#### Work to be completed
Can you edit these entries so that each "pose" reads "view", with everything else unchanged and the pictures left out of your reply?

#### Data provided
+--

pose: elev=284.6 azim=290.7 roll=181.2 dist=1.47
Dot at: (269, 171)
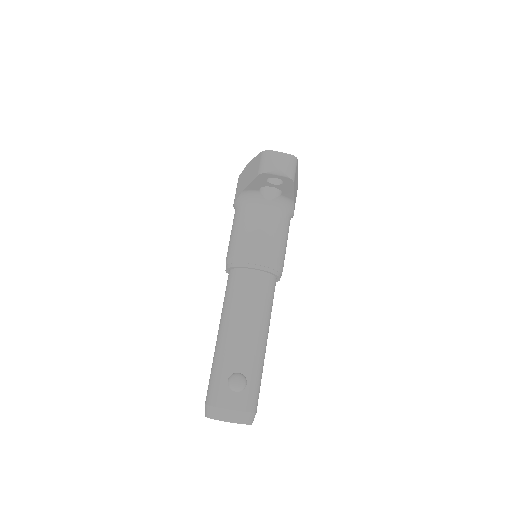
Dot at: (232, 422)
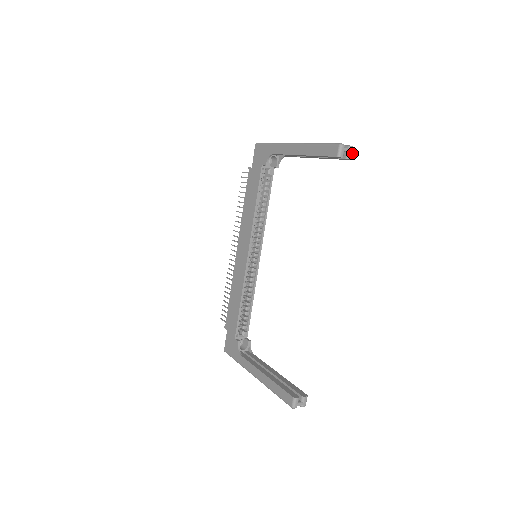
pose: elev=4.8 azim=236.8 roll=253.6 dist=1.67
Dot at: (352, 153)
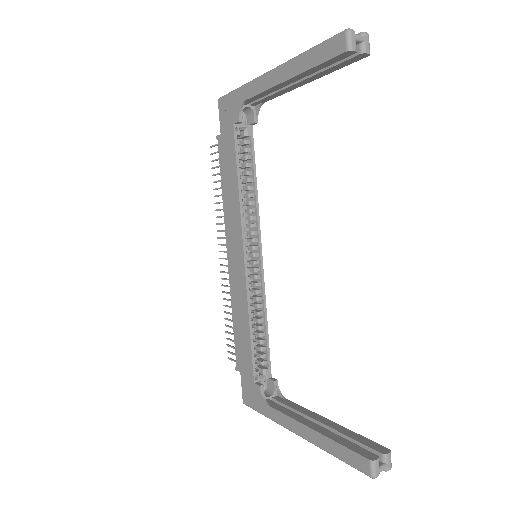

+--

#### Exercise answer
view: elev=284.6 azim=290.7 roll=181.2 dist=1.47
Dot at: (269, 171)
Dot at: (232, 422)
view: elev=4.8 azim=236.8 roll=253.6 dist=1.67
Dot at: (352, 153)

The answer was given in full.